Building Production-Ready LLM Backends
"An LLM feature without caching is a money pit. An LLM feature without rate limiting is a vulnerability."
1. Exact Caching vs Semantic Caching
Exact Caching uses simple key-value stores like Redis. If a user asks the exact same prompt string, you serve the cached result instantly. It is extremely fast and cheap but inflexible.
Semantic Caching addresses the variations in human language. By converting the user's prompt into a vector embedding, you can query a Vector DB (like Pinecone or Qdrant) for mathematical similarities. If similarity > 0.95, you return the cache.

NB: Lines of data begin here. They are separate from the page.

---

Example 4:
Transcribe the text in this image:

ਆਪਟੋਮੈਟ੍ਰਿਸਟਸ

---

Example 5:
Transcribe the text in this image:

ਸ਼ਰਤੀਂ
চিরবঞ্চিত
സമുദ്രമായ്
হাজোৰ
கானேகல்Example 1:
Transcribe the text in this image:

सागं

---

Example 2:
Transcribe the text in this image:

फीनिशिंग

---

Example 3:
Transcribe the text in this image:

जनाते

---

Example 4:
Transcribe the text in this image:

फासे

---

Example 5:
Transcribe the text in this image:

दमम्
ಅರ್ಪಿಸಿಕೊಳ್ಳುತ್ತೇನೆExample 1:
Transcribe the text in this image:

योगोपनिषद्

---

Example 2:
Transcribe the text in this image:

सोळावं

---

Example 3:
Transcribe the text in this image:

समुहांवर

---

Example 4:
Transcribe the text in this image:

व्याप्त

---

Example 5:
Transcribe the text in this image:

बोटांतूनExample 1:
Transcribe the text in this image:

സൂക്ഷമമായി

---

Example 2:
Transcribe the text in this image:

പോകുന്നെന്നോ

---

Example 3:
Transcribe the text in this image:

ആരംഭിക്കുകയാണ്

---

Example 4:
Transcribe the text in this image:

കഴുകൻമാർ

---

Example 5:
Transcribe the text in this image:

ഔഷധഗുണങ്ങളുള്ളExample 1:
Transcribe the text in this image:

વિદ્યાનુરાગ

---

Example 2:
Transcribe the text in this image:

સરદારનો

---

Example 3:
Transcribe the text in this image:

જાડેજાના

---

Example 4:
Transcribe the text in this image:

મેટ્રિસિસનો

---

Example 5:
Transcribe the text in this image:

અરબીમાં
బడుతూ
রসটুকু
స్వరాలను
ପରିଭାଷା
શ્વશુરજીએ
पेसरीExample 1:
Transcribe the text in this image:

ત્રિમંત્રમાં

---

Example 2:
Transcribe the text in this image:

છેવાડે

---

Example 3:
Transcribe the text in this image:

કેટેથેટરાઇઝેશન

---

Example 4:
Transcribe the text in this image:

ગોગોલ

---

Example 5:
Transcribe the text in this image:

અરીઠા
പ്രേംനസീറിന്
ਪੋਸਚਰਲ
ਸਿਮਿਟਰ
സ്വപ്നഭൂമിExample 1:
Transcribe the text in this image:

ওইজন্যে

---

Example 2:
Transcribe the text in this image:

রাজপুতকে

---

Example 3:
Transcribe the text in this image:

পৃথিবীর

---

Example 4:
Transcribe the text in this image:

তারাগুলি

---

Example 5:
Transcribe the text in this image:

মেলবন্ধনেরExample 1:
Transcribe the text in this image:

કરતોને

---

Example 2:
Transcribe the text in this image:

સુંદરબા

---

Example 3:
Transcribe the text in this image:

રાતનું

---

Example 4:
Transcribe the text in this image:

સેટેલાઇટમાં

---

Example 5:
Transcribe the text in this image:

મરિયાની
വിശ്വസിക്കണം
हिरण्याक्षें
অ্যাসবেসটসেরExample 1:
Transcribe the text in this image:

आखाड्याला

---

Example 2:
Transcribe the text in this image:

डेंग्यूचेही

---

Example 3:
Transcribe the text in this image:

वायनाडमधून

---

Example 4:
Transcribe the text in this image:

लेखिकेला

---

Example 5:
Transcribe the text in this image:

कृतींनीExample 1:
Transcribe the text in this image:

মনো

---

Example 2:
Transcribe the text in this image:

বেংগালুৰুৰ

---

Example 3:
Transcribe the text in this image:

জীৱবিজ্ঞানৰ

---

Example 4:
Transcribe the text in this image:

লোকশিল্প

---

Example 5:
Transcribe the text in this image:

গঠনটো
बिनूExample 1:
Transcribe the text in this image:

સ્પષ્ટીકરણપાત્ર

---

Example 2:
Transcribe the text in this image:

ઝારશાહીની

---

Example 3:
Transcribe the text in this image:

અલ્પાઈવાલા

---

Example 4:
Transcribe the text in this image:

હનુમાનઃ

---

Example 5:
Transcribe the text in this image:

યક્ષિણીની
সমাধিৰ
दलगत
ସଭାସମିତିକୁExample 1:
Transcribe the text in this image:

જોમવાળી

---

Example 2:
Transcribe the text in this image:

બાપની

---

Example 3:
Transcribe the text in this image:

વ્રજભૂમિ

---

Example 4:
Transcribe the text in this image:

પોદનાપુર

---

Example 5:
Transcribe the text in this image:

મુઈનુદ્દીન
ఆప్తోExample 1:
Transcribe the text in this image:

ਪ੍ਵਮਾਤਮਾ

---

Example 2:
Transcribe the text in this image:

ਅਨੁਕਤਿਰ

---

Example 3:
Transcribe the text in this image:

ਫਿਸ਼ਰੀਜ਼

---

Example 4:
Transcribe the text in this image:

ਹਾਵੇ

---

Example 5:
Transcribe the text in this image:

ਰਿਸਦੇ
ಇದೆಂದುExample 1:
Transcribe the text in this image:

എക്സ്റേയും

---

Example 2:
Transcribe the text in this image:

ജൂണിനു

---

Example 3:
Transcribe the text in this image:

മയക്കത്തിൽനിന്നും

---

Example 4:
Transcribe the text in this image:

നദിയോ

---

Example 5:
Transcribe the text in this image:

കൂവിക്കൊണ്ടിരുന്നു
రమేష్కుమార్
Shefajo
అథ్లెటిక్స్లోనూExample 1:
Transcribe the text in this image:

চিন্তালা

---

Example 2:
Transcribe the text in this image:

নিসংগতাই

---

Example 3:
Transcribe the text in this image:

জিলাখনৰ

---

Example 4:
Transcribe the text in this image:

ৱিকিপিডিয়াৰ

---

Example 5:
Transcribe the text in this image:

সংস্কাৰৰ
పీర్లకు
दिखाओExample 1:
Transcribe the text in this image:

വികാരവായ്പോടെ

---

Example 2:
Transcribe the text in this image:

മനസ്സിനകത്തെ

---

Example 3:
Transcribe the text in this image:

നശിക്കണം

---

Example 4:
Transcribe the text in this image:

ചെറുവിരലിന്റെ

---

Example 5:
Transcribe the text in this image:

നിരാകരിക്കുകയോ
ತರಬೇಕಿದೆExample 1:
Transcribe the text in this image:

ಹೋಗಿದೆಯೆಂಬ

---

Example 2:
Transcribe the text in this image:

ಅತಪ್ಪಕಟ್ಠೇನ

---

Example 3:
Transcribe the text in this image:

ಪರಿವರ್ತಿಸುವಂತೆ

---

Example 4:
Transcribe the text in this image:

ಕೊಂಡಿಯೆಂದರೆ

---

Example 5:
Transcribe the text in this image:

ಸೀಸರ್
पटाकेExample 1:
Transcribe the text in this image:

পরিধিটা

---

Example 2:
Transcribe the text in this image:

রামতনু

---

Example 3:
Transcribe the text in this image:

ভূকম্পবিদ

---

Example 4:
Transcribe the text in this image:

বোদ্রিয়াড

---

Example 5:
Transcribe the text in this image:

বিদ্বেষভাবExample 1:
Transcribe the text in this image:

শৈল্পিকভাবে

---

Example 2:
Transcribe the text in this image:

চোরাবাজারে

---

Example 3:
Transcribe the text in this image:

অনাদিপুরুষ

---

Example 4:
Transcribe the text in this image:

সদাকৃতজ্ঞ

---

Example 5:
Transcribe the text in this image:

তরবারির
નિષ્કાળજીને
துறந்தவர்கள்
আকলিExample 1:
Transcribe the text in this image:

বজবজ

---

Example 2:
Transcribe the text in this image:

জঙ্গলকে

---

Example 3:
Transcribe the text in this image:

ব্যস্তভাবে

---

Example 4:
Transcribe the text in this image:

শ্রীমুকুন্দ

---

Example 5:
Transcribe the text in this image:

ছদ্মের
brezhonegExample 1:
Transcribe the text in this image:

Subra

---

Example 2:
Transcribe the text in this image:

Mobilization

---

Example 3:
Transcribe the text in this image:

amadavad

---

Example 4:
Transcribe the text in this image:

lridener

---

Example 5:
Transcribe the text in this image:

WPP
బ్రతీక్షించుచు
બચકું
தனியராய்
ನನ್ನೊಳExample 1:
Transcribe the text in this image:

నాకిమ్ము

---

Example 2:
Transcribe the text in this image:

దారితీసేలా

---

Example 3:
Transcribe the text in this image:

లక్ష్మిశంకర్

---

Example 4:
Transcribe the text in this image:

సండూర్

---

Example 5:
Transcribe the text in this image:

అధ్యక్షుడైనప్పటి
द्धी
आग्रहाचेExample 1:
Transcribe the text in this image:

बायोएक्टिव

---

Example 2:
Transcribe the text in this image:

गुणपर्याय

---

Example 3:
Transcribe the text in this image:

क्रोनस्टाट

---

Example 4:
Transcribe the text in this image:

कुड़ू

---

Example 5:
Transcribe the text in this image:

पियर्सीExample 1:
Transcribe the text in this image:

2. Rate Limiting Strategies
Because OpenAI and Anthropic charge per token, malicious scripts can quickly rack up massive bills. Rate limiting restricts API requests over a timeframe. The standard response for hitting this wall is HTTP Status 429 Too Many Requests.
LLM Server FAQ
What is the Token Bucket algorithm?
Imagine a bucket filled with tokens. Every API request removes one token. The bucket refills at a constant rate. This allows short bursts of traffic, but prevents sustained abuse.
How do I cache streaming LLM responses?
You cannot cache the stream directly. Instead, accumulate the full string chunk by chunk in memory on your server. Once the stream completes, write the entire finalized string to Redis.